Well, it isn't technically dangerous for a false low to shut off the pump.
You're more in danger of your glucose going temporarily higher if say on day 5, as I found 3 times out of five with my box of sensors, the isig starts to fail and you get reported false lows causing the pump suspend to trigger.
In short, I don't use the suspend feature. 60 is too high for a suspend even if it were accurate. Inaccurate - I'm going to have the pump potentially shut off while I'm in the mid to high 100's and continue to escalate while the isig continues to fall, backing up this false corrective measure, so no thanks.
The problems being seen, are seemingly more pronounced for people like me who like to squeeze every life drop out of their supplies. For people who actually change sets every single cycle of 6 days, it seems they're going to see fewer failures and irritations.
My major annoyance was the difference between life from my sofsensors to the Enlite.

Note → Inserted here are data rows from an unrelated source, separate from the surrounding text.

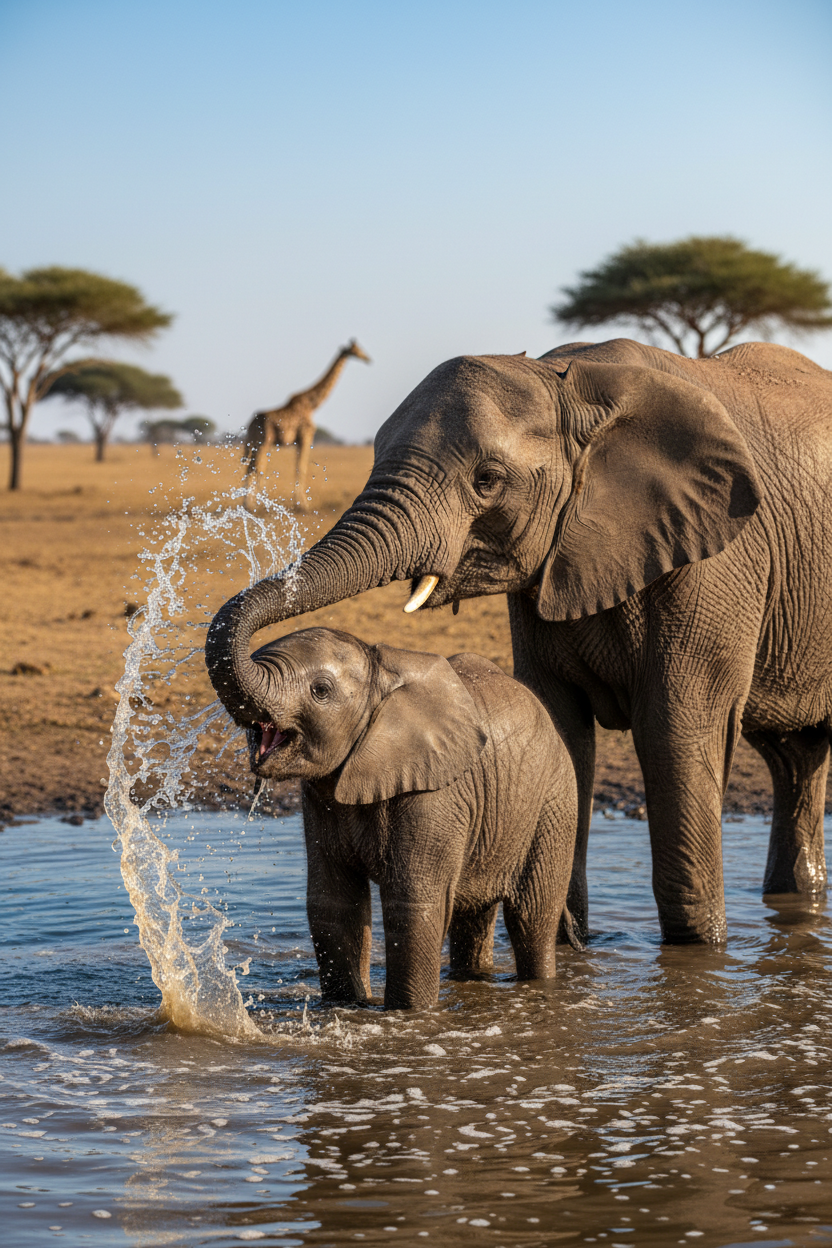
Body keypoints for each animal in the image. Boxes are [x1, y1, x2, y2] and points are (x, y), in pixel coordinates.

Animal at [206, 337, 832, 946]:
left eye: (487, 480)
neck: (572, 380)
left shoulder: (718, 559)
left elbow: (677, 730)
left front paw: (698, 952)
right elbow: (559, 723)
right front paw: (570, 946)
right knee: (796, 757)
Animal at [235, 627, 578, 1009]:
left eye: (320, 690)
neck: (382, 679)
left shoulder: (435, 793)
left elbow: (412, 908)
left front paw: (411, 1015)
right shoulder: (320, 800)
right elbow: (333, 903)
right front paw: (346, 1007)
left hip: (554, 802)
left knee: (531, 917)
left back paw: (540, 983)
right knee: (472, 916)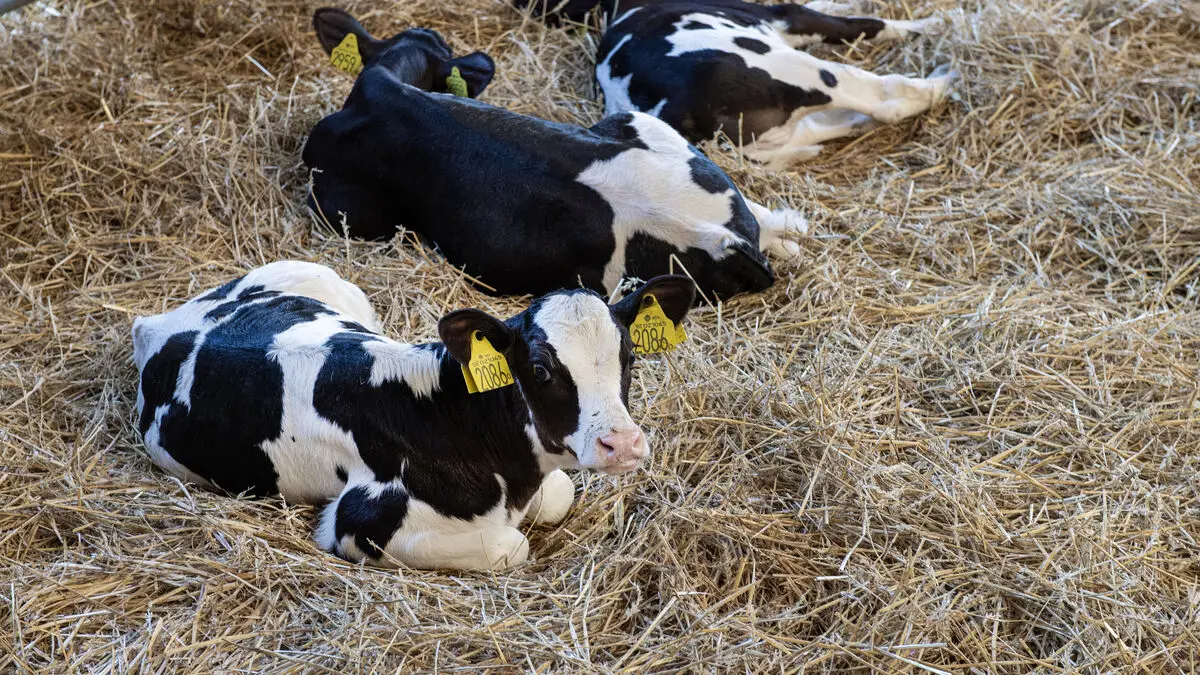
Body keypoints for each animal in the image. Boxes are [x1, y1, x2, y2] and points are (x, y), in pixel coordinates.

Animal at [132, 261, 697, 570]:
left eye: (629, 356)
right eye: (539, 368)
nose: (623, 444)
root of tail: (157, 322)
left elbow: (558, 496)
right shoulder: (360, 521)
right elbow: (512, 546)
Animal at [516, 0, 956, 169]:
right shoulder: (786, 13)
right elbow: (865, 24)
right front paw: (935, 23)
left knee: (828, 124)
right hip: (788, 67)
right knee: (880, 97)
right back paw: (944, 79)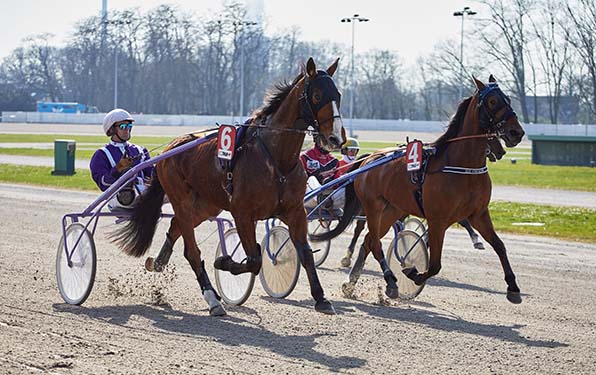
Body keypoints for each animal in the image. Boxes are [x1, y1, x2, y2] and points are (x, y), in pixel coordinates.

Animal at [110, 58, 346, 318]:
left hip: (206, 206)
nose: (335, 138)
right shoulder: (243, 213)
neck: (277, 160)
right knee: (192, 251)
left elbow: (304, 254)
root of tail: (170, 148)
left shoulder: (295, 211)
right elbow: (254, 259)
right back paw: (213, 299)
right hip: (182, 200)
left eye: (338, 95)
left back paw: (159, 262)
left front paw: (321, 298)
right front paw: (223, 262)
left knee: (175, 228)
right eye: (316, 95)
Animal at [314, 75, 524, 306]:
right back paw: (390, 281)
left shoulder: (478, 214)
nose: (517, 132)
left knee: (369, 240)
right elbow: (434, 265)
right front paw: (412, 272)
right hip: (373, 206)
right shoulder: (437, 220)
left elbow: (500, 246)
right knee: (375, 242)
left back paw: (352, 284)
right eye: (493, 101)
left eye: (508, 99)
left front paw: (513, 287)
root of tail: (369, 159)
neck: (461, 165)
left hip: (393, 210)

For my usage it's more expensive as, minimum, I'm going to get 9 days out of a sofsensor, and max, around 24 days (once a 28 day run of usable readings).
In contrast to my view, it also makes those sensors that only lasted to day 5 before giving weird readings seem even more offensive to me.

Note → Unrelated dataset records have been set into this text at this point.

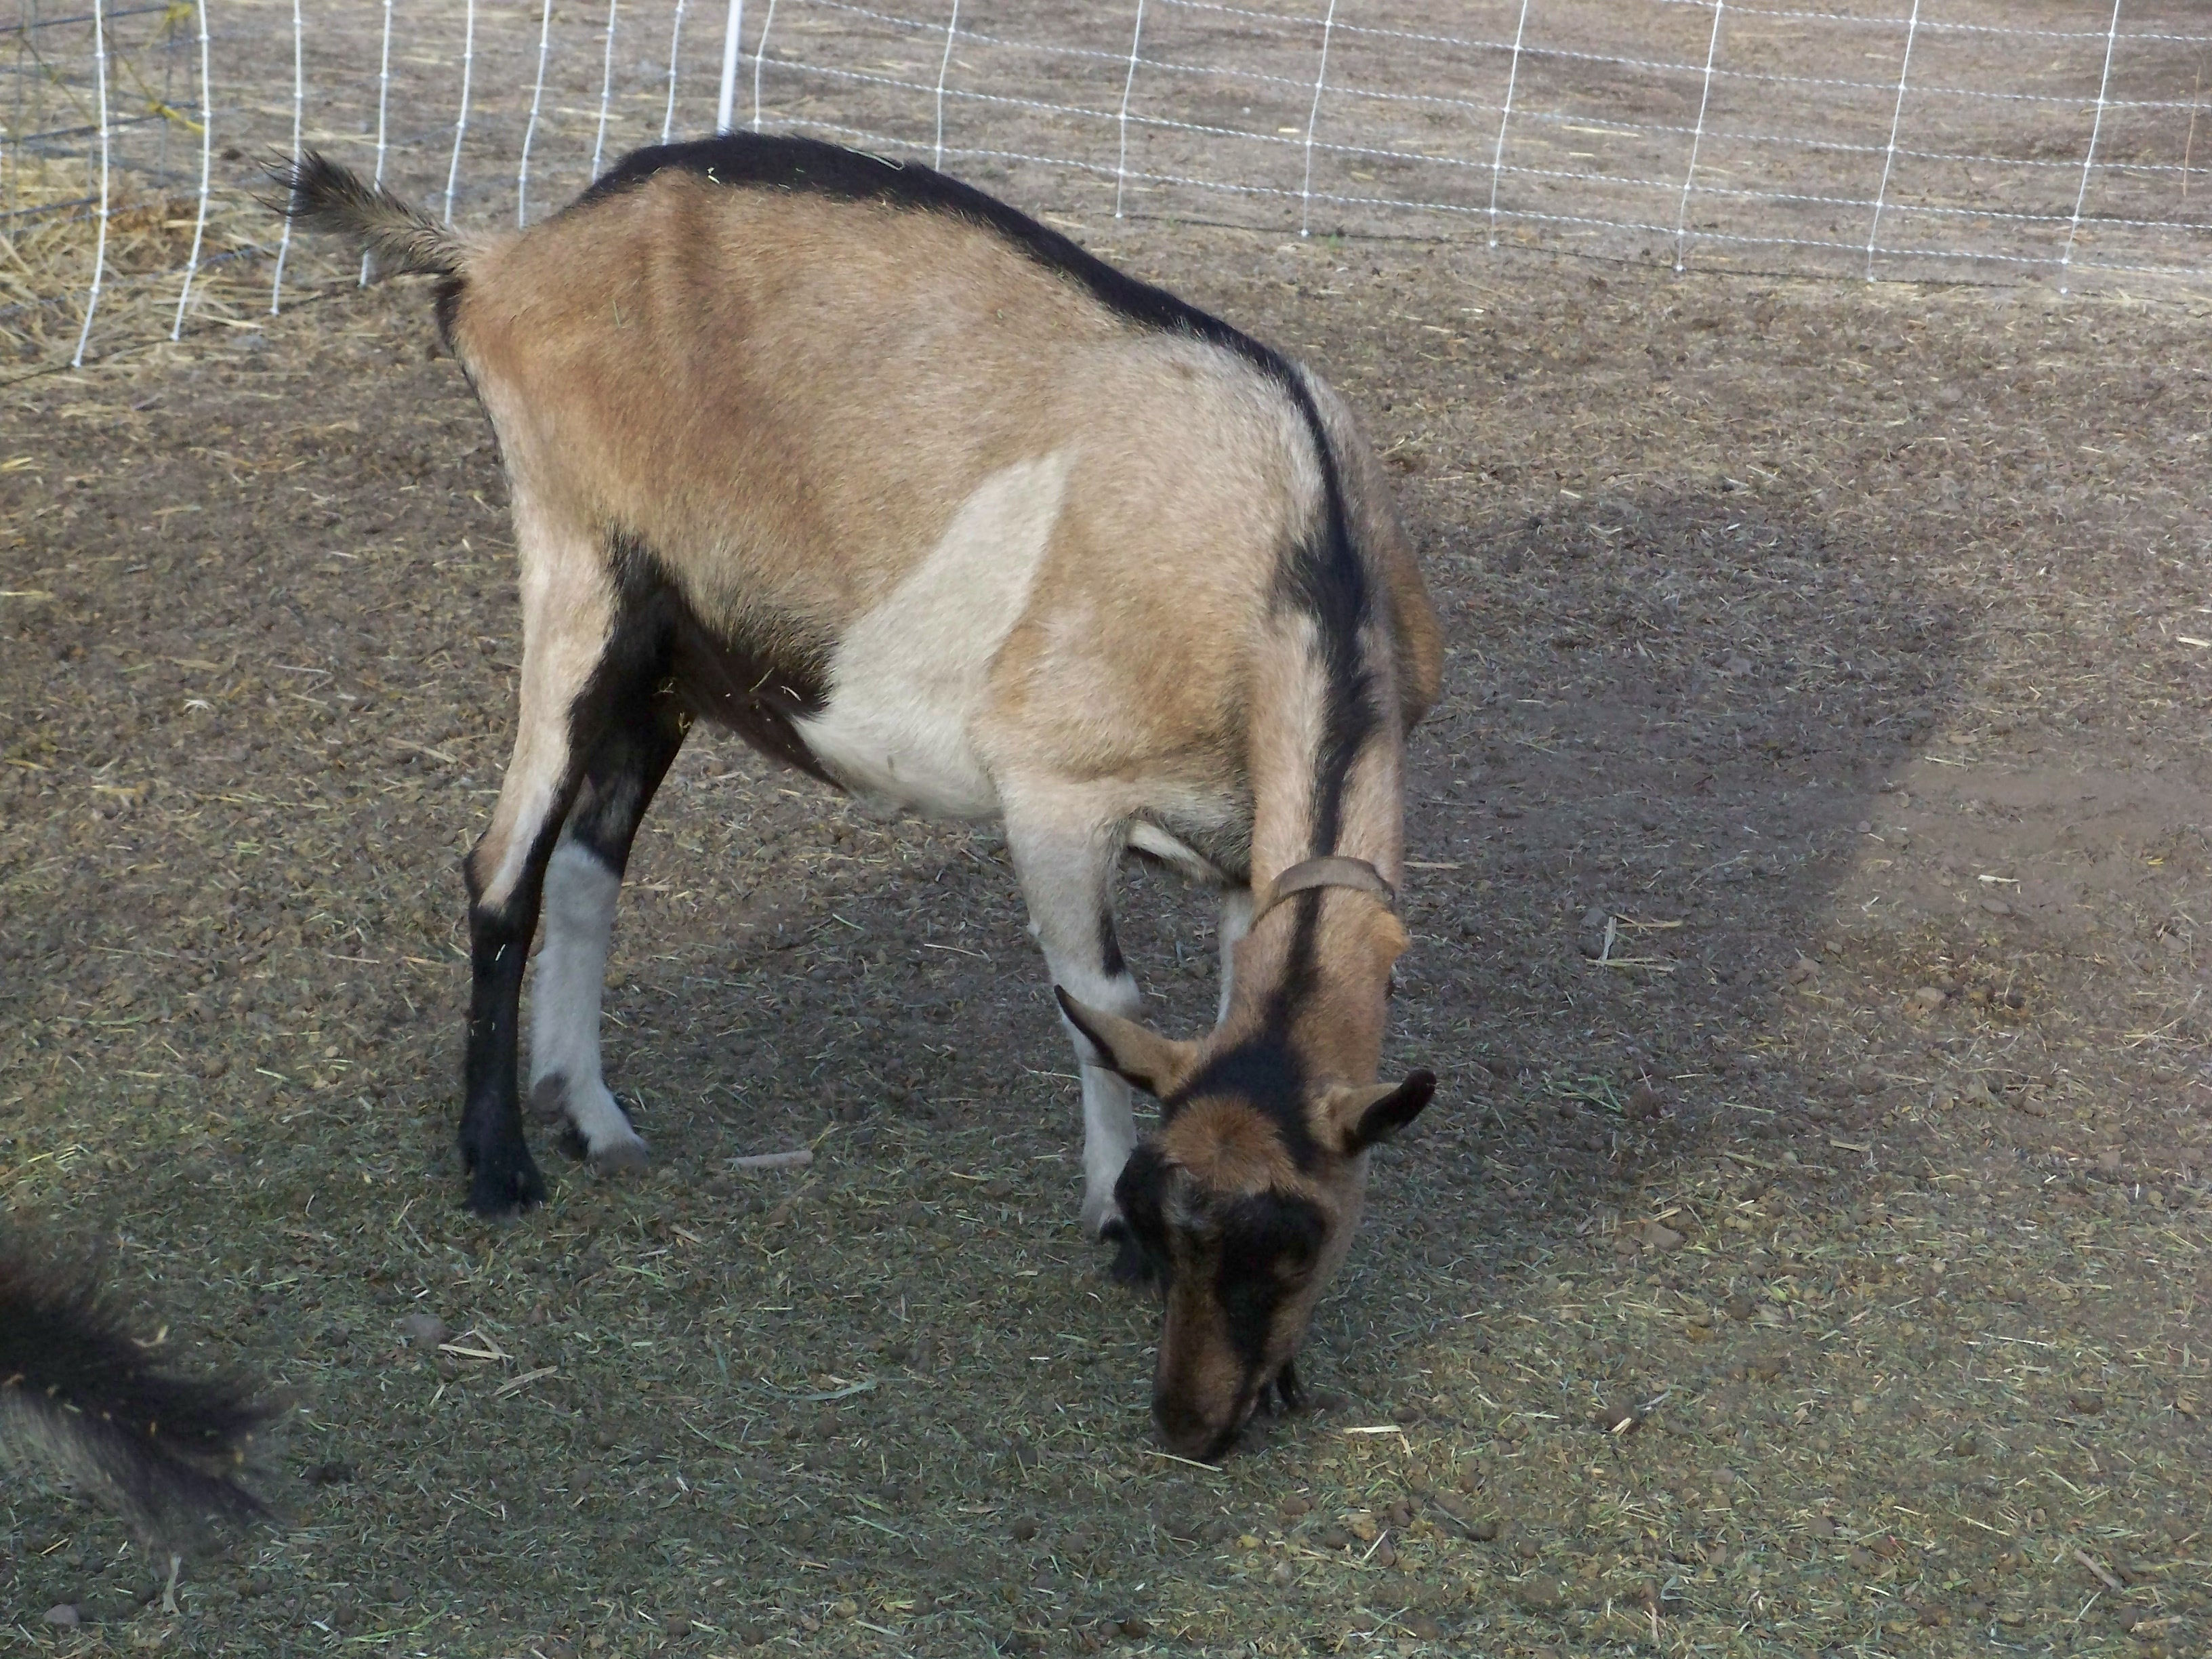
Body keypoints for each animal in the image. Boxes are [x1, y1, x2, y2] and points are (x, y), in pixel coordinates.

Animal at [276, 133, 1444, 1458]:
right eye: (1165, 1220)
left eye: (1296, 1241)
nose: (1190, 1427)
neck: (1294, 542)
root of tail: (503, 258)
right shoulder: (1052, 791)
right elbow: (1098, 1001)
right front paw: (1100, 1217)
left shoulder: (1244, 855)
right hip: (578, 563)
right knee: (500, 867)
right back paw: (498, 1168)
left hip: (668, 652)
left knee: (585, 866)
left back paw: (598, 1122)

I see the FDA approval of the suspend feature as being a legal milestone victory towards an automated false pancreas more than a good feature as of itself yet.
What with the delay in actual glucose levels compared to those displayed, and the quirky nature of the signals, the technology just isn't good enough yet to make use of it.
As part of my agreement to upgrade, I'm still being used to give very brief updates on my experience with the pump. These have included a series of 2 questions, the last of which was 'had I experienced any signal loss from the transmitter to the pump?', and 'had the pump failed in any way while delivering?'.
Both my answers to these is of course no. Technically I haven't had those two problems. I have however experienced others you aren't asking me about, but no doubt this will be enough to cover them for their FDA in use inspection as to how the devices are functioning.
Corporate fun and the twisting of words. Bleh.
If I were them I'd be much more worried that a company will produce a pump with an integrated CGM that actually works consistently well.
If I were them I would take another look at that first sofsensor design and try to meld the two and find some middle ground, design-wise. The difference between the two in how they are inserted is night and day - the sofsensor being potentially painful and bloody - the enlite being a masterpiece of comfort and ease. Perhaps the smaller testing surface on the Enlite is also the reason behind it lasting for so much less, also explaining why it bleeds less on insertion.
Finally, the cost difference is a little hard to swallow.
It's essentially the same technology that's been reworked with a nicer inserter style. I don't see how that justifies doubling the cost of them.